El punto G de enero

Por Óscar Domínguez G.

Así como hay ricos que lo único que tienen es plata, enero lo único que tiene son días. Es de los siete ricos del almanaque con 31.

En su jurisdicción de horas se dan las cabañuelas que gradúan a todo el mundo de meteorólogo, esos arúspices del tiempo a los que conviene creerles paraguas en mano.

Por el talante climático de los primeros días supuestamente se deduce cómo será el tiempo el resto del año. Pero nadie es tan vago como para seguirle el rastro al clima doce meses, sólo para comprobar si las cabañuelas son infalibles como el papa Francisco o no.

Los reyes magos son parte del paisaje de fin y principios de año. Reyes de burlas, monarcas de ninguna parte como los soberanos que sobreviven, a partir del seis salen por chatarra del “imaginario colectivo” como dicen los socialbacanos.

Una cosa les envidio a los reyes magos: sus limusinas del desierto, también apodadas camellos, esos paquidérmicos, tortuguientos cuadrúpedos que nunca morirán de estrés. 

Un camello se puede tomar un semestre para consumir segundos-desierto. Viven hasta que mueren y son capaces de atravesar las dunas –poemas de arena- sin probar “bocado” de agua.

Como podrán apreciar, el Almanaque Bristol que acompaña estas líneas es del 2020. Estoy esperando que lo rebajen a mil pesos para comprarlo. Me lo querían empacar en dos mil barras….

No es de fiar enero. No sé por qué les tengo idea a los meses de 31 días si ninguno de ellos me ha robado un peso, no me incautó ninguna novia, ni se quedó con ningún libro prestado.

Tal vez era Sábato quien recomendaba no morir a principios de año cuando no hay nadie en la cuadra que te llore. (Ahora que soy millonario en tiempo libre, estoy pensando alquilarme para llorar en entierros de principios de año. Soy un Niágara de lágrima fácil, fluida, caudalosa, elegante, alegre, tierna. Hagan sus pedidos con tiempo; descuento por pronto pago).

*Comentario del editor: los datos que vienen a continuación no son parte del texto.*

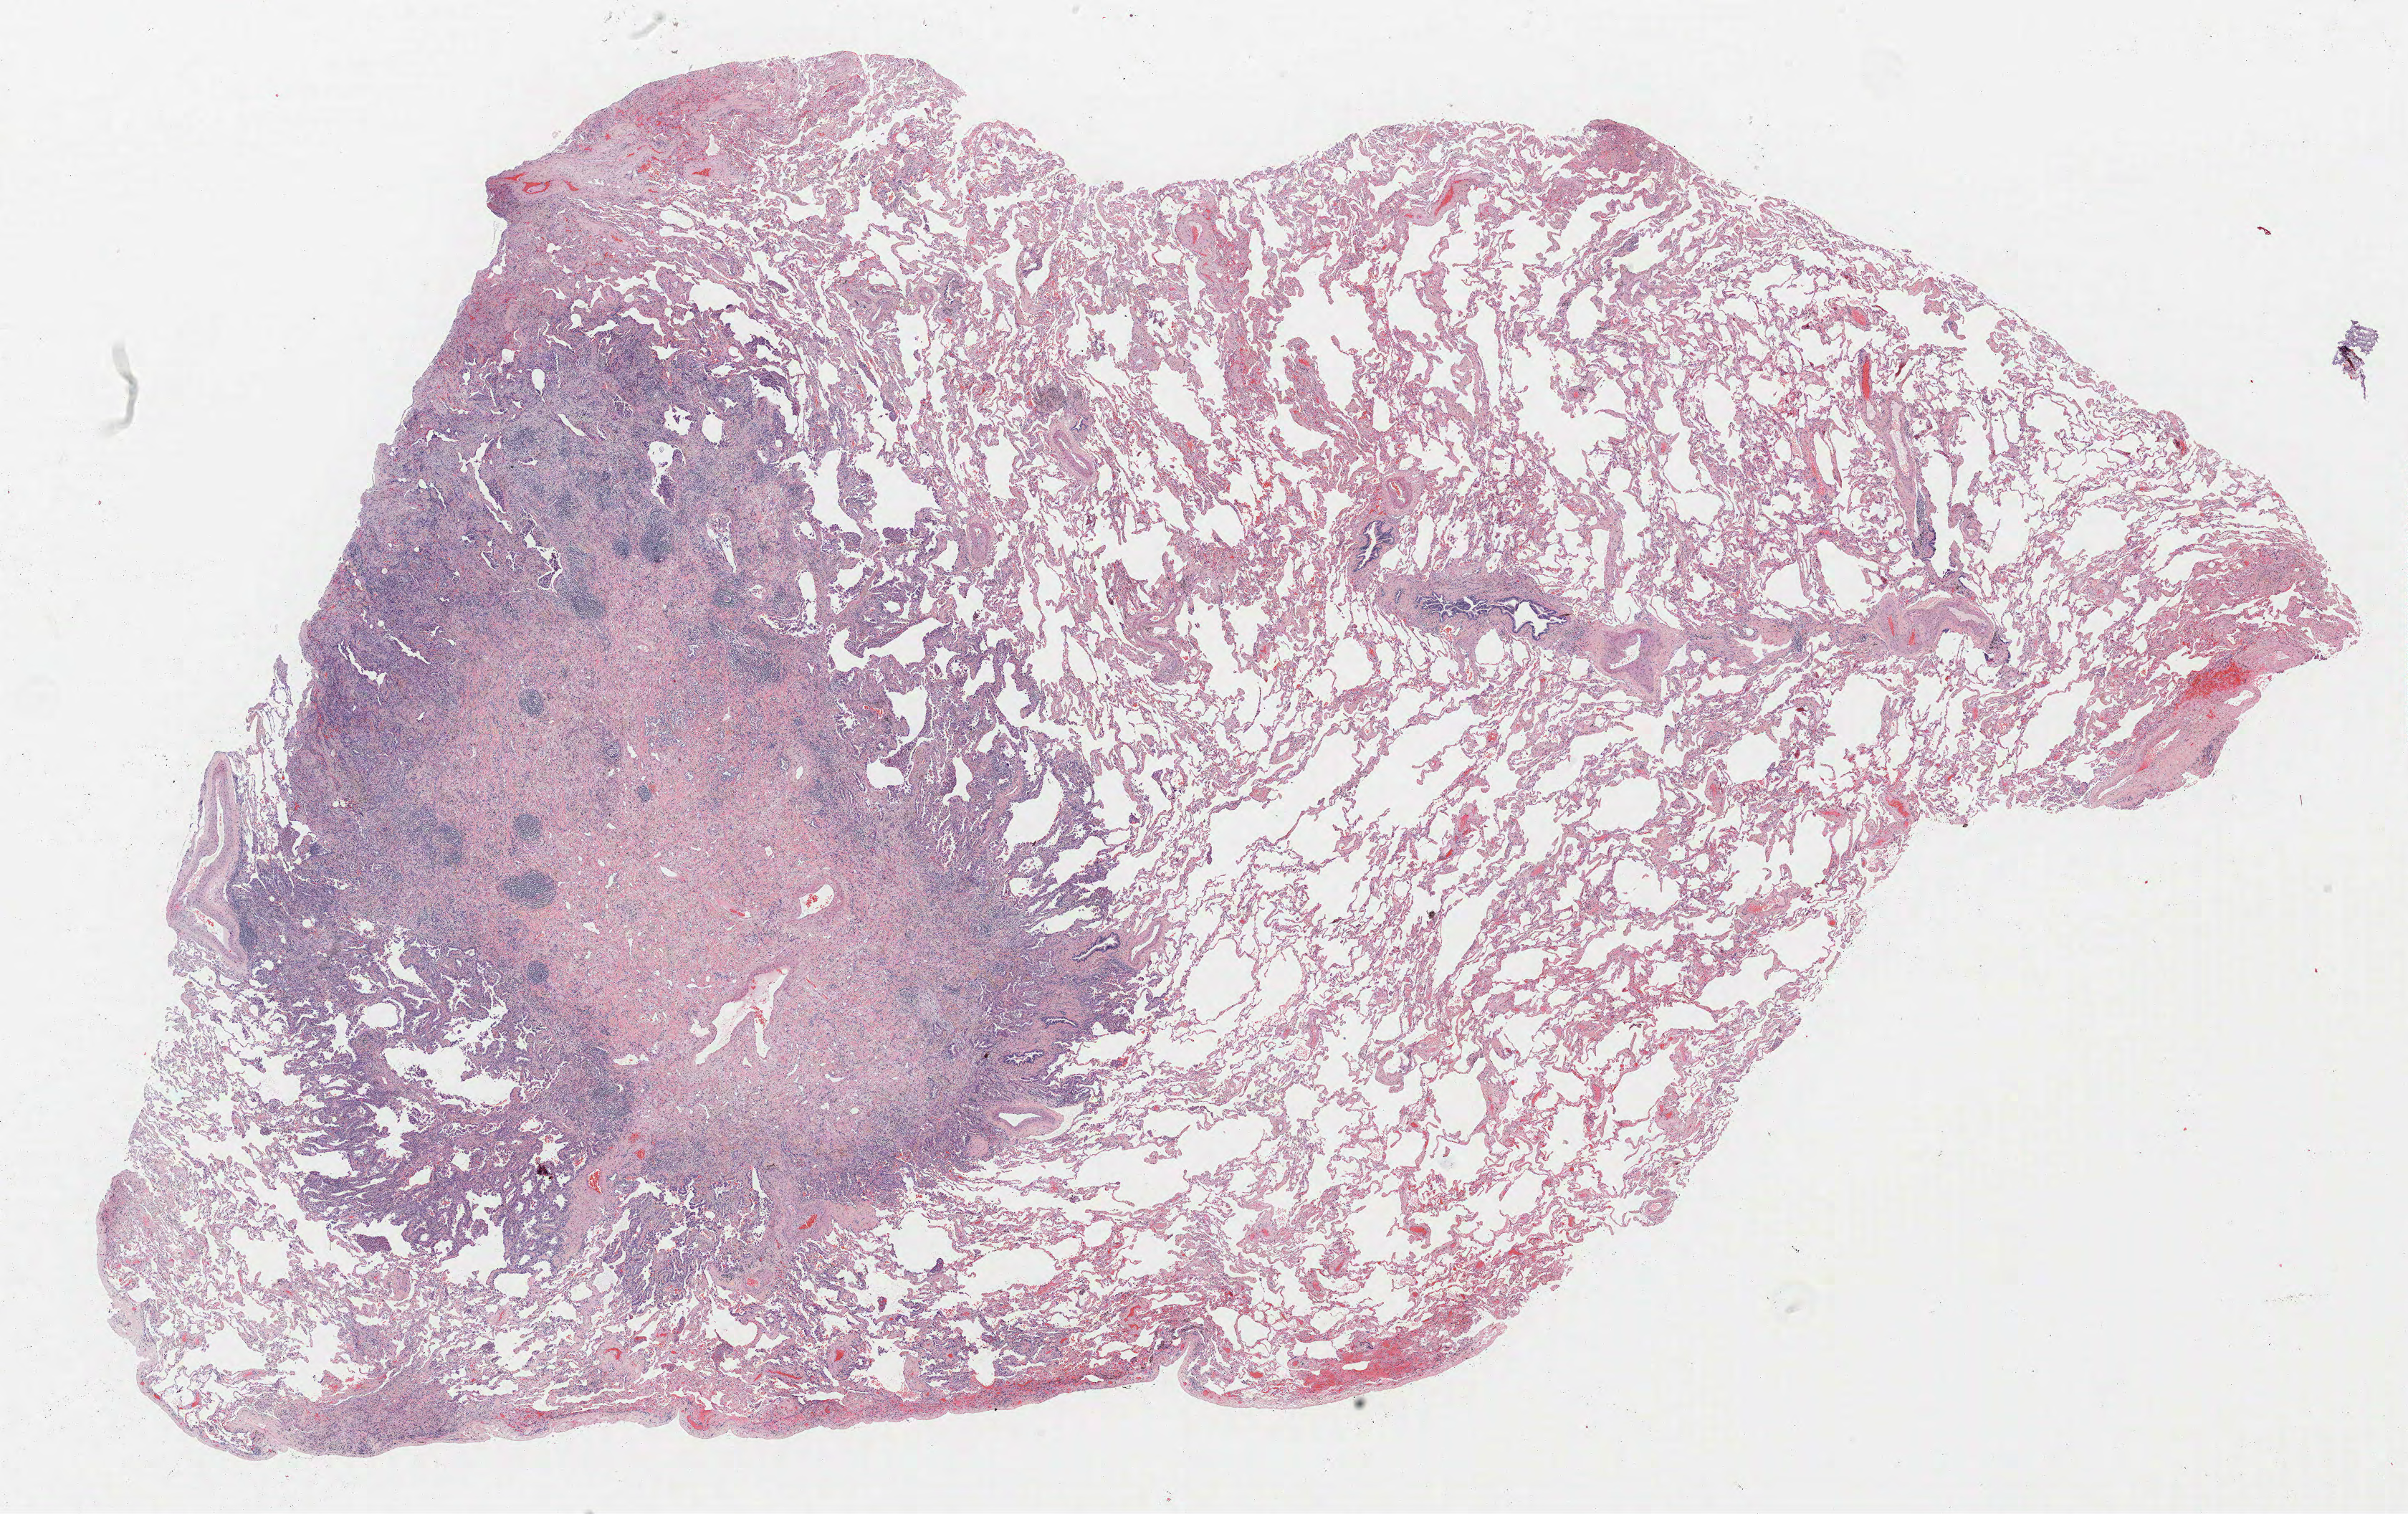
Whole-slide histology image, Hematoxylin and eosin (H&E) stained, shown as a low-resolution overview of the whole scanned area (about 26.9 x 16.9 mm, from a 40x scan), formalin-fixed paraffin-embedded (FFPE) section, lung tissue. Female patient, aged 64 at enrolment. Former smoker at enrolment.
Participant's lung-cancer diagnosis: Bronchiolo-alveolar adenocarcinoma, NOS.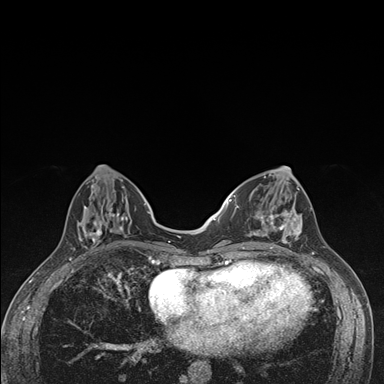
Breast MRI (dynamic contrast-enhanced), one axial slice; slice 57 of 176 in the series (ordered by position); dynamic contrast-enhanced series, time point 2 of 7 at this slice position (early post-contrast); 1.5 T; TE 1.5 ms, TR 4.2 ms; 384 × 384 image matrix, field of view 310 × 310 mm. Female patient.
Structures marked on this image (semi-automatically segmented with operator editing):
- enhancing-tissue mask used for the functional tumour volume (all voxels passing the contrast-enhancement thresholds inside the analysis volume; usually the tumour): bounding box <236,174,305,249> (left, top, right, bottom; pixels)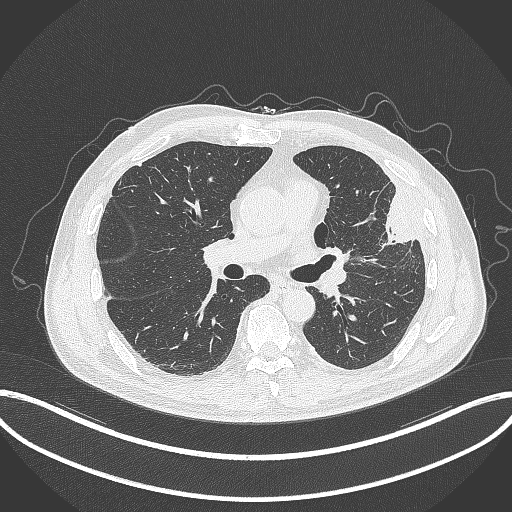
Chest CT, one axial slice. Position 185 of 382 along the scan axis. Reconstruction kernel B70f. Lung window (W 1500 / L -600 HU). 1 mm slice thickness. 512 × 512 image matrix, field of view 415 × 415 mm. Patient: male, 64 years. From the clinical record (not read from this slice): clinical TNM (as recorded): T4 N1 M0.
Outlined on this slice (rectangle marked by the reading radiologist):
- lung tumour (recorded histology: adenocarcinoma): box from (x=371, y=190) to (x=419, y=252) px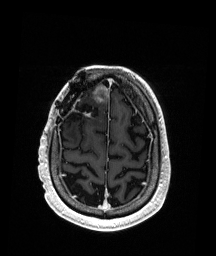
Brain MRI from a brain-tumour surgery series, one axial slice. Slice 44 of 192 in the series (ordered by position). T1-weighted post-contrast. 216 × 256 image matrix. Case-level facts recorded for this patient, not image findings: histopathology: Astrocytoma; WHO grade: 3; IDH mutation: yes; tumour location: Right Frontal.
Structures marked on this image (expert manual segmentation):
- previous resection cavity: bounding box (x1, y1, x2, y2) in pixels: (68, 104, 99, 124)
- tumour: (93, 85, 109, 103)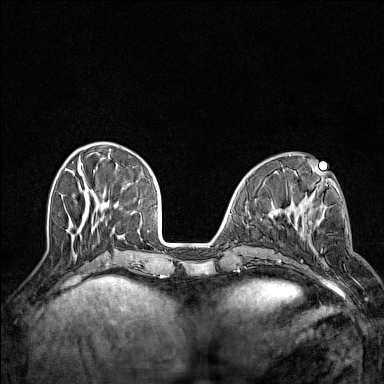
Breast MRI (dynamic contrast-enhanced), one axial slice; position 46 of 160 along the scan axis; dynamic contrast-enhanced series, time point 2 of 7 at this slice position (early post-contrast); 1.5 T; TE 1.8 ms, TR 5 ms; 384 × 384 image matrix. Female patient.
Annotated regions visible in this slice (semi-automatically segmented with operator editing):
- enhancing-tissue mask used for the functional tumour volume (all voxels passing the contrast-enhancement thresholds inside the analysis volume; usually the tumour): bounding box [x1, y1, x2, y2] px = [295, 211, 326, 278]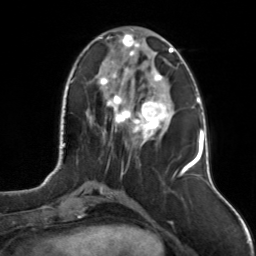
Breast MRI, one axial slice. Slice 42 of 126 in the series (ordered by position). Cropped to one breast. Dynamic contrast-enhanced series, time point 2 of 7 at this slice position (early post-contrast). 3 T. TE 1.7 ms, TR 4.6 ms. 1 mm slice thickness. 256 × 256 image matrix, field of view 160 × 160 mm. Female patient.
Structures marked on this image (semi-automatically segmented with operator editing):
- enhancing-tissue mask used for the functional tumour volume (all voxels passing the contrast-enhancement thresholds inside the analysis volume; usually the tumour): bounding box (x1, y1, x2, y2) in pixels: (100, 34, 174, 145)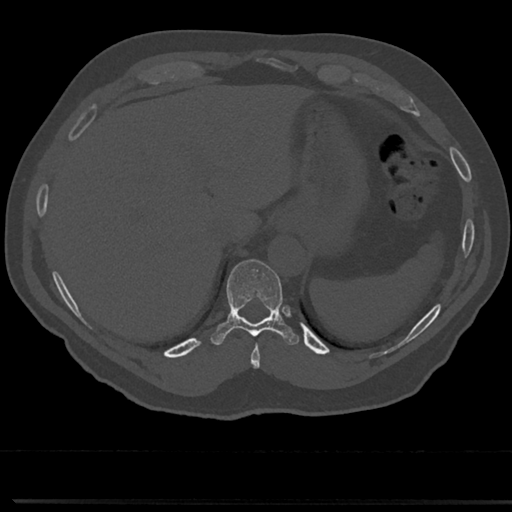
CT including the spine, one axial slice; position 259 of 817 along the scan axis; 120 kVp; bone window (W 1800 / L 400 HU); 0.5 mm slice thickness; 512 × 512 image matrix, field of view 355 × 355 mm. Male patient, age 61 years. From the clinical record (not read from this slice): primary cancer: prostate.
Outlined on this slice (semi-automatically segmented with operator editing):
- T10 vertebra: box from (x=211, y=260) to (x=299, y=345) px
- T9 vertebra: (x=251, y=332)–(x=263, y=366)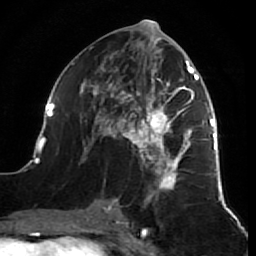
Breast MRI (dynamic contrast-enhanced), one axial slice; position 34 of 64 along the scan axis; cropped to one breast; dynamic contrast-enhanced series, time point 2 of 7 at this slice position (early post-contrast); 1.5 T; TE 2.6 ms, TR 5.7 ms; 2.5 mm slice thickness; 256 × 256 image matrix, field of view 160 × 160 mm. Female patient.
Annotated regions visible in this slice (semi-automatic segmentation, software-assisted and operator-edited):
- enhancing-tissue mask used for the functional tumour volume (all voxels passing the contrast-enhancement thresholds inside the analysis volume; usually the tumour): bounding box (x1, y1, x2, y2) in pixels: (38, 40, 218, 212)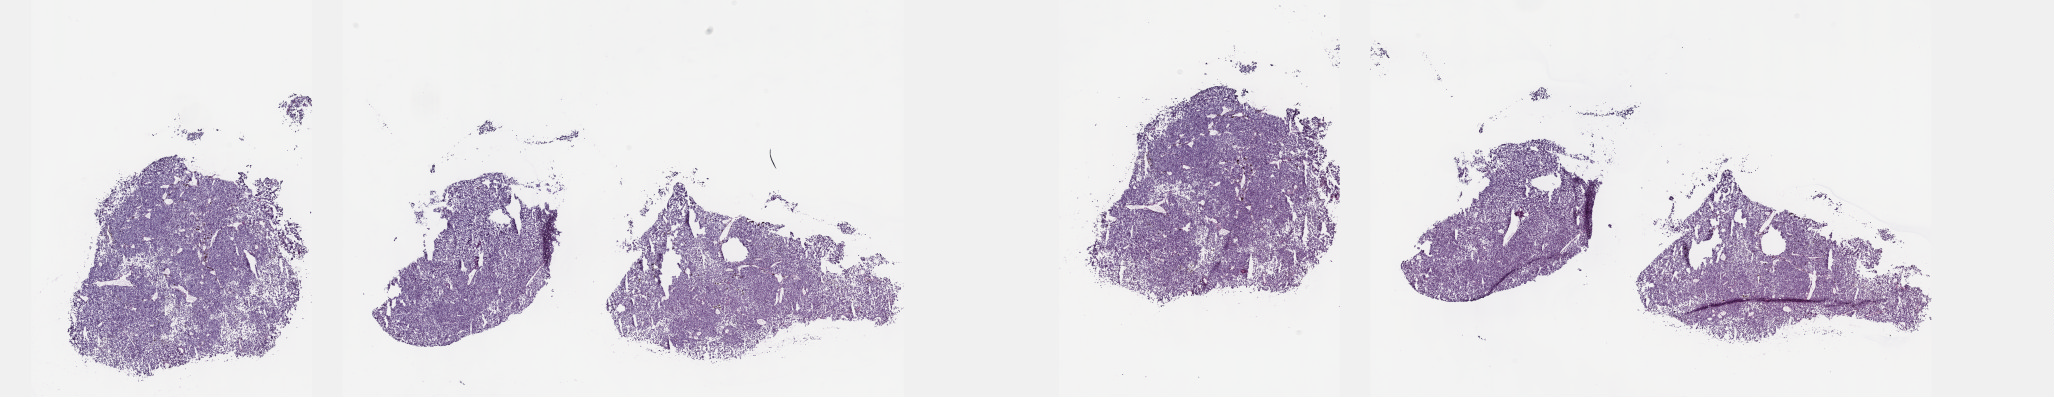
Digitized Hematoxylin and eosin (H&E) stained tissue section (whole slide) — low-resolution overview of the scanned area, about 33.2 x 6.4 mm; frozen section from the top of the tissue portion; primary tumour sample from the uvea. Male, age 78 years at initial diagnosis. Slide review estimates, as recorded: tumour cells 100%, tumour nuclei 80%, normal cells 0%, stromal cells 0%, necrosis 0%. Infiltration values recorded for this section: lymphocyte infiltration 2%, monocyte infiltration 0%, neutrophil infiltration 0%.
TNM: T4c N0 M0. AJCC pathologic stage: IIIB (7th edition). Pathologic diagnosis: Epithelioid cell melanoma (choroid).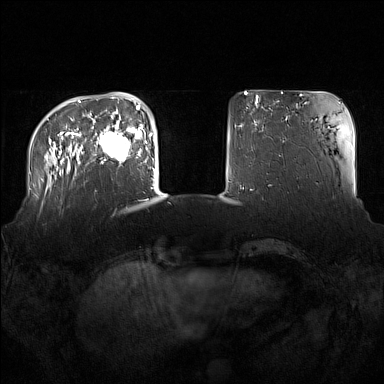
Breast MRI (dynamic contrast-enhanced), one axial slice. Slice 33 of 160 in the series (ordered by position). Dynamic contrast-enhanced series, time point 2 of 7 at this slice position (early post-contrast). 1.5 T. TE 1.8 ms, TR 5 ms. 1 mm slice thickness. 384 × 384 image matrix, field of view 360 × 360 mm. Female patient.
Structures marked on this image (semi-automatic segmentation, software-assisted and operator-edited):
- enhancing-tissue mask used for the functional tumour volume (all voxels passing the contrast-enhancement thresholds inside the analysis volume; usually the tumour): bounding box (x1, y1, x2, y2) in pixels: (93, 122, 137, 165)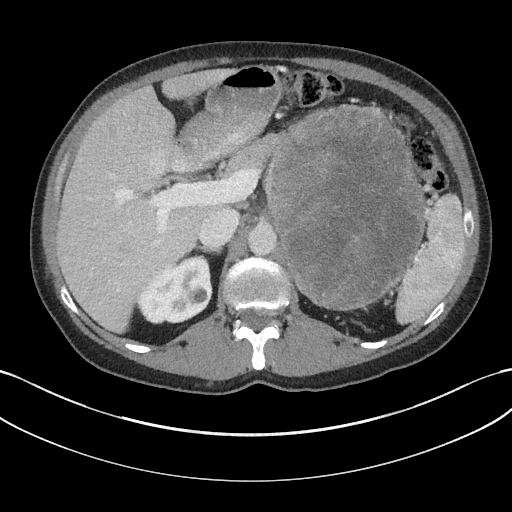
Contrast-enhanced abdominal CT, one axial slice. 100 kVp. Intravenous contrast given. Soft-tissue window (W 400 / L 40 HU). 3 mm slice thickness. 512 × 512 image matrix, field of view 384 × 384 mm. Patient: male, 58 years. Case-level facts recorded for this patient, not image findings: diagnosis: adrenocortical carcinoma; tumour side: left adrenal; tumour size at pathology: 22 cm; Ki-67 index: 26 %; stage (as recorded): 2.
Outlined on this slice (semi-automatic segmentation, software-assisted and operator-edited):
- mass: box from (x=265, y=107) to (x=423, y=309) px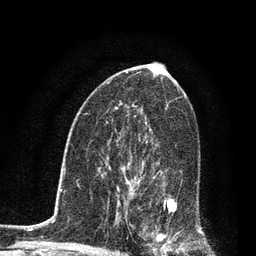
Breast MRI, one axial slice. Cropped to one breast. Dynamic contrast-enhanced series, time point 2 of 7 at this slice position (early post-contrast). 3 T. TE 2.2 ms, TR 5.4 ms. 2 mm slice thickness. 256 × 256 image matrix. Female patient.
Structures marked on this image (semi-automatically segmented with operator editing):
- enhancing-tissue mask used for the functional tumour volume (all voxels passing the contrast-enhancement thresholds inside the analysis volume; usually the tumour): box from (x=124, y=162) to (x=183, y=253) px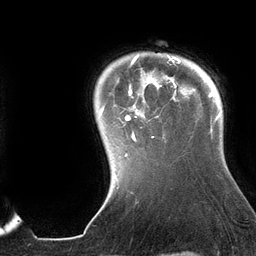
Breast MRI (dynamic contrast-enhanced), one axial slice; position 113 of 134 along the scan axis; cropped to one breast; dynamic contrast-enhanced series, time point 2 of 6 at this slice position (early post-contrast); 3 T; TE 2.7 ms, TR 6.5 ms; 256 × 256 image matrix, field of view 200 × 200 mm. Female patient.
Annotated regions visible in this slice (semi-automatically segmented with operator editing):
- enhancing-tissue mask used for the functional tumour volume (all voxels passing the contrast-enhancement thresholds inside the analysis volume; usually the tumour): bounding box (x1, y1, x2, y2) in pixels: (99, 54, 195, 156)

Enero es tierra prometida para los voyeristas del zodíaco que llegan con sus predicciones bajo el sobaco. Los que vamos por la vida sin fijarnos metas sabemos que no hay más futuro que el aquí y el ahora (por favor, no me vayan a poner esta frase de lápida. Gracias).

Está bien hacer propósitos estos días. Lo descabellado es esperar que se cumplan. Nos quedaríamos sin agenda. Ningún consejero mejor que el azar. Dejémoslo que trabaje por nosotros. Para eso le pagan. Eso sí, ¡ayudémosle trabajando! (consejo de un tal Picasso de cuyo cuadro Guernica comentó un niño de cuatro años cuando lo vio por primera vez: ¡Pero qué desorden es este!)

Acaso la bronca con enero se deba a que es época del incremento salarial fijado por los gobiernos después de la pantomima que se realiza sobre la discusión del mínimo entre gobierno, empresarios y trabajadores.

Pero alguna virtud debería tener: le pone tatequieto a los gastos alegres de diciembre, disneylandia del almanaque. Nadie es pobre en diciembre, somos Bill Gates de paso. Pensándolo mejor, bienvenido enero porque nos aterrizas, nos pones a pagar deudas. Recibe un reverendo beso en tu punto G.